* _What is being asked_
Your answer must be an exact transcription of every record below, with the pictures omitted.

* _Data_
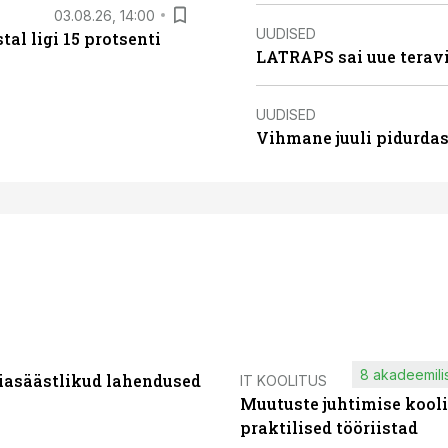
03.08.26, 14:00
UUDISED
al ligi 15 protsenti
LATRAPS sai uue teravi
UUDISED
Vihmane juuli pidurdas
8 akadeemilis
iasäästlikud lahendused
IT KOOLITUS
Muutuste juhtimise kooli
praktilised tööriistad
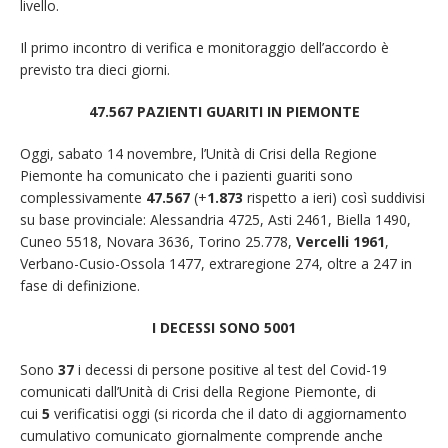
livello.
Il primo incontro di verifica e monitoraggio dell’accordo è
previsto tra dieci giorni.
47.567 PAZIENTI GUARITI
IN PIEMONTE
Oggi, sabato 14 novembre, l’Unità di Crisi della Regione
Piemonte ha comunicato che i pazienti guariti sono
complessivamente
47.567
(+
1.873
rispetto a ieri) così suddivisi
su base provinciale: Alessandria 4725, Asti 2461, Biella 1490,
Cuneo 5518, Novara 3636, Torino 25.778,
Vercelli 1961
,
Verbano-Cusio-Ossola 1477, extraregione 274, oltre a 247 in
fase di definizione.
I DECESSI SONO
5001
Sono
37
i decessi di persone positive al test del Covid-19
comunicati dall’Unità di Crisi della Regione Piemonte, di
cui
5
verificatisi oggi (si ricorda che il dato di aggiornamento
cumulativo comunicato giornalmente comprende anche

* _Solution to this problem_
03.08.26, 14:00
UUDISED
al ligi 15 protsenti
LATRAPS sai uue teravi
UUDISED
Vihmane juuli pidurdas
8 akadeemilis
iasäästlikud lahendused
IT KOOLITUS
Muutuste juhtimise kooli
praktilised tööriistad
livello.
Il primo incontro di verifica e monitoraggio dell’accordo è
previsto tra dieci giorni.
47.567 PAZIENTI GUARITI
IN PIEMONTE
Oggi, sabato 14 novembre, l’Unità di Crisi della Regione
Piemonte ha comunicato che i pazienti guariti sono
complessivamente
47.567
(+
1.873
rispetto a ieri) così suddivisi
su base provinciale: Alessandria 4725, Asti 2461, Biella 1490,
Cuneo 5518, Novara 3636, Torino 25.778,
Vercelli 1961
,
Verbano-Cusio-Ossola 1477, extraregione 274, oltre a 247 in
fase di definizione.
I DECESSI SONO
5001
Sono
37
i decessi di persone positive al test del Covid-19
comunicati dall’Unità di Crisi della Regione Piemonte, di
cui
5
verificatisi oggi (si ricorda che il dato di aggiornamento
cumulativo comunicato giornalmente comprende anche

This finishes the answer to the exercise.